Segment Start: RECORDS FOR THIS EXERCISE
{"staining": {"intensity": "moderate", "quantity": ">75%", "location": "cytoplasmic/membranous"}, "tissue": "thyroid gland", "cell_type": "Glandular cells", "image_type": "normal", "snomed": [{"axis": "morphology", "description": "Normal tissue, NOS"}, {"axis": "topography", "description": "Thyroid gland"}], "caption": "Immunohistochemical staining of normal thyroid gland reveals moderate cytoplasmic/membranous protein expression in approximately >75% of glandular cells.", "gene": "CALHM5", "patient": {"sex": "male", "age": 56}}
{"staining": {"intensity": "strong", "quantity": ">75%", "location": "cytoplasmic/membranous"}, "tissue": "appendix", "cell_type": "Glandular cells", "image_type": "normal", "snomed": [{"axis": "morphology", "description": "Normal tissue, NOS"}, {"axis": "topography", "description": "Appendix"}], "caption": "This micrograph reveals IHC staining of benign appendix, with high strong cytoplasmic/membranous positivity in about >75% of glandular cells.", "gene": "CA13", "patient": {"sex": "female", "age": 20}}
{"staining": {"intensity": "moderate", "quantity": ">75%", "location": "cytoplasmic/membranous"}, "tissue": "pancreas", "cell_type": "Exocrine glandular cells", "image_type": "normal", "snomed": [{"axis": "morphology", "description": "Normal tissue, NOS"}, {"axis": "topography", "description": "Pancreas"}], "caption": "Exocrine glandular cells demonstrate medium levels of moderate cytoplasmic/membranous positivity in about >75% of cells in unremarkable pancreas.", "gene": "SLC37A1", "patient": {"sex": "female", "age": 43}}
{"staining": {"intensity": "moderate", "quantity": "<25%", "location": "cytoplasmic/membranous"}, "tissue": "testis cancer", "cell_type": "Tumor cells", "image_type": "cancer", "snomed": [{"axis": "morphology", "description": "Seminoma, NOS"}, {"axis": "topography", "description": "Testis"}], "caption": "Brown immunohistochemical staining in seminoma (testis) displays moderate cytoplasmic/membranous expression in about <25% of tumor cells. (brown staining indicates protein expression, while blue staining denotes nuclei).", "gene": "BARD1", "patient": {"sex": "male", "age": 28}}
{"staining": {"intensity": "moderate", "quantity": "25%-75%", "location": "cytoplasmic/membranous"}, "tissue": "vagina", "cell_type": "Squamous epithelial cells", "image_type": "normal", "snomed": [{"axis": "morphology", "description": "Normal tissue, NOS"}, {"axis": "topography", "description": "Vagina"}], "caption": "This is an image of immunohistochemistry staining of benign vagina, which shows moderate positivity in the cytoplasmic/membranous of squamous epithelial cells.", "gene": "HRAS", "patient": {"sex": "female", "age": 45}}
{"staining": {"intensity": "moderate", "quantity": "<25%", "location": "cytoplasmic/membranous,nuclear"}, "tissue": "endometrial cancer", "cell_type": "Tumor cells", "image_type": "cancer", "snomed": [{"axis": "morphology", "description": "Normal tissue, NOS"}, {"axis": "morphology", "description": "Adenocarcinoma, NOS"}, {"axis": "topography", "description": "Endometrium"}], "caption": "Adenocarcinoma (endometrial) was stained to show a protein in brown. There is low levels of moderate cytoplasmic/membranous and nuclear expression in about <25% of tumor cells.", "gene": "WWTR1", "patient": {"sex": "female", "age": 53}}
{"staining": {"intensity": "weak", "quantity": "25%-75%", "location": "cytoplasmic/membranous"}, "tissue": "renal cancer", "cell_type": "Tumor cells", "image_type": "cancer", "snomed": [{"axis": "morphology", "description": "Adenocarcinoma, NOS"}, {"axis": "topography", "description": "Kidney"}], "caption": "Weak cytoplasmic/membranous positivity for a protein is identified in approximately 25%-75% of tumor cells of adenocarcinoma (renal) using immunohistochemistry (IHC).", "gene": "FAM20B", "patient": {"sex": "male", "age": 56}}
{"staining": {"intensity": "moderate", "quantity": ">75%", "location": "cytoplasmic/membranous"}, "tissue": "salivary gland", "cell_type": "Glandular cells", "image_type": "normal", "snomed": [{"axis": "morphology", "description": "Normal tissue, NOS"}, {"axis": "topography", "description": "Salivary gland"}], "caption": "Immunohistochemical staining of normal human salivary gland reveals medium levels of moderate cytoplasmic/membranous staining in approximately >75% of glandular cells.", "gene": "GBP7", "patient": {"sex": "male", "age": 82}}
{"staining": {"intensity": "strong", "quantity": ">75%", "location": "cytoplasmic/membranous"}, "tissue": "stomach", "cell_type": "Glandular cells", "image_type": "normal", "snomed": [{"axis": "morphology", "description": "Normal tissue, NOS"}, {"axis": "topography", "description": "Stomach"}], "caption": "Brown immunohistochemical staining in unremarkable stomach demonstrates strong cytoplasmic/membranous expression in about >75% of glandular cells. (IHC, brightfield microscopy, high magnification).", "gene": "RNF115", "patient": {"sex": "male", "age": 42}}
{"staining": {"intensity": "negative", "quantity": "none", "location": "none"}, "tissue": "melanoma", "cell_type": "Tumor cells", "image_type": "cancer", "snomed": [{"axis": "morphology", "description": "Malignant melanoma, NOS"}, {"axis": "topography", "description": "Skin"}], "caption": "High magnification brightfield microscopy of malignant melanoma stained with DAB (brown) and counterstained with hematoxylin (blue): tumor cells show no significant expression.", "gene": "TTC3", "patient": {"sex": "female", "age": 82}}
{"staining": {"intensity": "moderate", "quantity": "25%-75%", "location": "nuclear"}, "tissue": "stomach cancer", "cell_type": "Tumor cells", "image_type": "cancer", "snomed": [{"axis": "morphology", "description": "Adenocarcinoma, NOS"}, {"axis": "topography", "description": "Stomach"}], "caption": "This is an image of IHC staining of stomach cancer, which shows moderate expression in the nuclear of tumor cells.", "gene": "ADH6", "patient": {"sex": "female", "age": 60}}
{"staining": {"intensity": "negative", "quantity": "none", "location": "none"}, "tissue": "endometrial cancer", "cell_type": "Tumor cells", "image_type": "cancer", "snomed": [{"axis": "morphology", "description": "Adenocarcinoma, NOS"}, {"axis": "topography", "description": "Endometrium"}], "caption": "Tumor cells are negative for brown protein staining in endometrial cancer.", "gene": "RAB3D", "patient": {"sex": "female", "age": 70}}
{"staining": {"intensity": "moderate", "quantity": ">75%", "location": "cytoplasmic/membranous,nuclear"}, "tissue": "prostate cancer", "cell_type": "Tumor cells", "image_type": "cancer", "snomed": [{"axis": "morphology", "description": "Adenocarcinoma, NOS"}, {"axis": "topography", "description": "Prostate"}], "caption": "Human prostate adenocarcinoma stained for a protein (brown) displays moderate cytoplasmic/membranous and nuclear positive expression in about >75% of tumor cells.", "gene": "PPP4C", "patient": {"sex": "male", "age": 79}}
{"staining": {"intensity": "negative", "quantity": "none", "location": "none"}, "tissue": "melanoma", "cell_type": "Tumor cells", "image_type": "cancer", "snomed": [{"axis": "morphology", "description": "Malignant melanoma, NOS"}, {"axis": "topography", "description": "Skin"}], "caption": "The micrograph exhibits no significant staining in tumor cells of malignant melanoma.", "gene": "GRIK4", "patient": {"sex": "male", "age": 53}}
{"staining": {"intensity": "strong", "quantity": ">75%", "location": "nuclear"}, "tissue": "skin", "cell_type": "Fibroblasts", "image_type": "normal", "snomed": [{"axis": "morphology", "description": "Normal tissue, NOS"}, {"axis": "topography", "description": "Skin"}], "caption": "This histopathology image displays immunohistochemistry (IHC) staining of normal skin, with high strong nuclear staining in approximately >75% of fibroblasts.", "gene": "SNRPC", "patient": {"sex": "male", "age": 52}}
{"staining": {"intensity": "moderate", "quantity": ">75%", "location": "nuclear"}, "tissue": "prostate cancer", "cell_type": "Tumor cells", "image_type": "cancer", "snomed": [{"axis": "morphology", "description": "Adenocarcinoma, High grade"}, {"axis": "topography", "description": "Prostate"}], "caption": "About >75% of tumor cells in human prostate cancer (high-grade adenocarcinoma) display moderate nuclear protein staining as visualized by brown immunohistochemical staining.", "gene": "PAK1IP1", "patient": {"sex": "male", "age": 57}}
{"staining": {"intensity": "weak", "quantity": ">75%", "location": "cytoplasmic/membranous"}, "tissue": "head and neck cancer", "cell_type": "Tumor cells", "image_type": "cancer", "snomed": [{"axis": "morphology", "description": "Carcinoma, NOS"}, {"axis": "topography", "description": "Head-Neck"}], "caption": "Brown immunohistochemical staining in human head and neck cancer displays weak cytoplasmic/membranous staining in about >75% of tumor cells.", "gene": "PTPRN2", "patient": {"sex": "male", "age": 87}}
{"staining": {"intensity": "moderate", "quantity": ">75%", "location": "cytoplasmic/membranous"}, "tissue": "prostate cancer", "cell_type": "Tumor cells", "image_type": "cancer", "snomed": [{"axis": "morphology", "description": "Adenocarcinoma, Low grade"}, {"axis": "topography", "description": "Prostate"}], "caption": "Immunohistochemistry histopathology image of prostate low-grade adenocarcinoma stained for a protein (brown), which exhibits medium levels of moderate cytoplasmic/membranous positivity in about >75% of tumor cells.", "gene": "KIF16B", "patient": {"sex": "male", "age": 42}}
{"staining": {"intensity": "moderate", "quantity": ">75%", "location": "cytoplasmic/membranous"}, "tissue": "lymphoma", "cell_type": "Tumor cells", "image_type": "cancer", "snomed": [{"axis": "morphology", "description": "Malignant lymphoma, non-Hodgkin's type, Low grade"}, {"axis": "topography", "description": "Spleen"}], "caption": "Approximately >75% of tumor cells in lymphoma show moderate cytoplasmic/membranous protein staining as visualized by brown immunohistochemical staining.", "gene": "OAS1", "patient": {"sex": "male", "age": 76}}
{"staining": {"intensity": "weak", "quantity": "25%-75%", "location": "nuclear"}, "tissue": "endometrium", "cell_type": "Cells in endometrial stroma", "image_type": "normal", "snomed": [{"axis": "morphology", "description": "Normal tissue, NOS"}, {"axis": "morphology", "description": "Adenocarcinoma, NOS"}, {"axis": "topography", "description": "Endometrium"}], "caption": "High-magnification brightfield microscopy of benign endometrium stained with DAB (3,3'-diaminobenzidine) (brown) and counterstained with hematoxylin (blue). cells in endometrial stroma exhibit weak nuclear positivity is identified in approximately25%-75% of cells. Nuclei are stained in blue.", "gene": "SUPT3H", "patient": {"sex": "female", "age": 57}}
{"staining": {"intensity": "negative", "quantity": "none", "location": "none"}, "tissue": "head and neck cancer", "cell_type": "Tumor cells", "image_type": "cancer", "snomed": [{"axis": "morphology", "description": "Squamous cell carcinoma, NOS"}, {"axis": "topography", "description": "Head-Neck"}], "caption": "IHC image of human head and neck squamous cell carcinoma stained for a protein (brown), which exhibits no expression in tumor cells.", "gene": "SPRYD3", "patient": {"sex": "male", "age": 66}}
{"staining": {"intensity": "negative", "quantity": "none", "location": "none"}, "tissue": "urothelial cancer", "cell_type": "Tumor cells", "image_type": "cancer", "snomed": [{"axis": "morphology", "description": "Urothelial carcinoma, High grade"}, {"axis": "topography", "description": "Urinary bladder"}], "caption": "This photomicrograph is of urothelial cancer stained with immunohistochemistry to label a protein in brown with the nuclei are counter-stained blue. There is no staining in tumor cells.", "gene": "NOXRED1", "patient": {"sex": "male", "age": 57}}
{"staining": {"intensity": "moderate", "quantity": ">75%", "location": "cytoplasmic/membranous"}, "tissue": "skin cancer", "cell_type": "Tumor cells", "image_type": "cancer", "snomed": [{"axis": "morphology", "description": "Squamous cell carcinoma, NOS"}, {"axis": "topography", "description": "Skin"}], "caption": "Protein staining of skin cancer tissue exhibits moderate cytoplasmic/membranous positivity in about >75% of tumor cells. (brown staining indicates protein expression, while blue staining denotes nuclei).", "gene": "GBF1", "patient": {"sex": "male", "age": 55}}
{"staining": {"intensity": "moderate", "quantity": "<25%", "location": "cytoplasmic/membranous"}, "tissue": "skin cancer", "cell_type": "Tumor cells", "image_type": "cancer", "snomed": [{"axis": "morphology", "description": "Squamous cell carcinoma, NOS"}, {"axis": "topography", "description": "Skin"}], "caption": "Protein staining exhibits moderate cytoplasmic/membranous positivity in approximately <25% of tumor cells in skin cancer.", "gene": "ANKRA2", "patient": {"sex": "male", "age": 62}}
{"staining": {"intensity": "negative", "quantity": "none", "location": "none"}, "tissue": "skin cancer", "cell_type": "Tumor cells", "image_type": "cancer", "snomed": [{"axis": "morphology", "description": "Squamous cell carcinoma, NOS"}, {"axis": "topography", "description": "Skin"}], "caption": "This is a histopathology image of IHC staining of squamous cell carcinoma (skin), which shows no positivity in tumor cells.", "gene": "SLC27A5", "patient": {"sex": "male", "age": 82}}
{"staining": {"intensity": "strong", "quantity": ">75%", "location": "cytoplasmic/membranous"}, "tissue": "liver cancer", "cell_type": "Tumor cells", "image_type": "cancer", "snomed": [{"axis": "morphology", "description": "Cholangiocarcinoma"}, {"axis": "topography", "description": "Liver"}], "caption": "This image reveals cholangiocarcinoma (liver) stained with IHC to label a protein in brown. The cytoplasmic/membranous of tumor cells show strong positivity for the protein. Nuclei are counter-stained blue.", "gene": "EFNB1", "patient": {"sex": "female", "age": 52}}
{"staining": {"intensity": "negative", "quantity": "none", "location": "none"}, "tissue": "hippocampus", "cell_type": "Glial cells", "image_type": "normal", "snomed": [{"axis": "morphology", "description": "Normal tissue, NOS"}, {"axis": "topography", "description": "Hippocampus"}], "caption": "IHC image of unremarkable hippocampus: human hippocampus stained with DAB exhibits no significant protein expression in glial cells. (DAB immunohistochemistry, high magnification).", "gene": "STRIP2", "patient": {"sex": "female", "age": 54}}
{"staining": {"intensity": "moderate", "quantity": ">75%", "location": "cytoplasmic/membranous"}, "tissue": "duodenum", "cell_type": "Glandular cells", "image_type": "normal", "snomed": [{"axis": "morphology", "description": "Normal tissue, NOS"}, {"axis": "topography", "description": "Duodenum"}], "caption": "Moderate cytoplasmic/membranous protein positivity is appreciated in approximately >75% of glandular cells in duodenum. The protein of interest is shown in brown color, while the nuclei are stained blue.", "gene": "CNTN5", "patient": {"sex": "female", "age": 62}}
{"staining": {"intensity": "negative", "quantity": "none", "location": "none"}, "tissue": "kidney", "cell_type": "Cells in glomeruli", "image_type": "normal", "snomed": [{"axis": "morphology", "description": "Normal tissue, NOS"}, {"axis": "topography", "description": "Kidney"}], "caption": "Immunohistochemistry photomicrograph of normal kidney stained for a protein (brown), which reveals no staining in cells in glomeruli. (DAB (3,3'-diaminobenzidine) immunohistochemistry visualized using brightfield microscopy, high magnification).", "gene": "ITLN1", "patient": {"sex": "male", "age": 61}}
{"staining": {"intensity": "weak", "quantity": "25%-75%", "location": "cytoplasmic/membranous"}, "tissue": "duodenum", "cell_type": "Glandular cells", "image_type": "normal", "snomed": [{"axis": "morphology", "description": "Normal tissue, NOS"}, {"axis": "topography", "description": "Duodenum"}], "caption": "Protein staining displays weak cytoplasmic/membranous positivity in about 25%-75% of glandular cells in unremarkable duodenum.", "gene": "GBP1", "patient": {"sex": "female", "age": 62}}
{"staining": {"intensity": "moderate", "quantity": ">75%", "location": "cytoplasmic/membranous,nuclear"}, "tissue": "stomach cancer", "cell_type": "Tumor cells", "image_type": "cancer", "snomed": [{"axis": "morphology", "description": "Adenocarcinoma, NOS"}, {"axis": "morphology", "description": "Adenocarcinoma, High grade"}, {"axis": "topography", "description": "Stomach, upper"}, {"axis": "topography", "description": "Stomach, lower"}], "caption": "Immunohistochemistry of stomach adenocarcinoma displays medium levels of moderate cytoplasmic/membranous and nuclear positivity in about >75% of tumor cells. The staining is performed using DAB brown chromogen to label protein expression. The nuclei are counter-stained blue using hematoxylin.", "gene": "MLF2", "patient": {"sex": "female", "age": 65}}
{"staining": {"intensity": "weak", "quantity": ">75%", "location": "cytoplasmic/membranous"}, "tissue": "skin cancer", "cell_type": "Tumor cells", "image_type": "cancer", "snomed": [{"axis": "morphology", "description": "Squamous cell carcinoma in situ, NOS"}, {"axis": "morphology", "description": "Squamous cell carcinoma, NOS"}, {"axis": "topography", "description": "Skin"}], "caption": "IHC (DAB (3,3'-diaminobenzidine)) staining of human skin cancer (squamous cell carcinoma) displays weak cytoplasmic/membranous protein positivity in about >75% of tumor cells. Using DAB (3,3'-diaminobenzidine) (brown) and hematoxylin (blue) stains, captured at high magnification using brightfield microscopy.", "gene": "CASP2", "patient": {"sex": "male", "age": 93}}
Segment End: RECORDS FOR THIS EXERCISE
**WHAT THIS TASK INVOLVES**
From the entries above, restate word for word the lines from the line containing "cells in human" to the line containing "staining in human", both ends included, and nothing more.

**SOLUTION TO THE PROBLEM**
{"staining": {"intensity": "moderate", "quantity": ">75%", "location": "nuclear"}, "tissue": "prostate cancer", "cell_type": "Tumor cells", "image_type": "cancer", "snomed": [{"axis": "morphology", "description": "Adenocarcinoma, High grade"}, {"axis": "topography", "description": "Prostate"}], "caption": "About >75% of tumor cells in human prostate cancer (high-grade adenocarcinoma) display moderate nuclear protein staining as visualized by brown immunohistochemical staining.", "gene": "PAK1IP1", "patient": {"sex": "male", "age": 57}}
{"staining": {"intensity": "weak", "quantity": ">75%", "location": "cytoplasmic/membranous"}, "tissue": "head and neck cancer", "cell_type": "Tumor cells", "image_type": "cancer", "snomed": [{"axis": "morphology", "description": "Carcinoma, NOS"}, {"axis": "topography", "description": "Head-Neck"}], "caption": "Brown immunohistochemical staining in human head and neck cancer displays weak cytoplasmic/membranous staining in about >75% of tumor cells.", "gene": "PTPRN2", "patient": {"sex": "male", "age": 87}}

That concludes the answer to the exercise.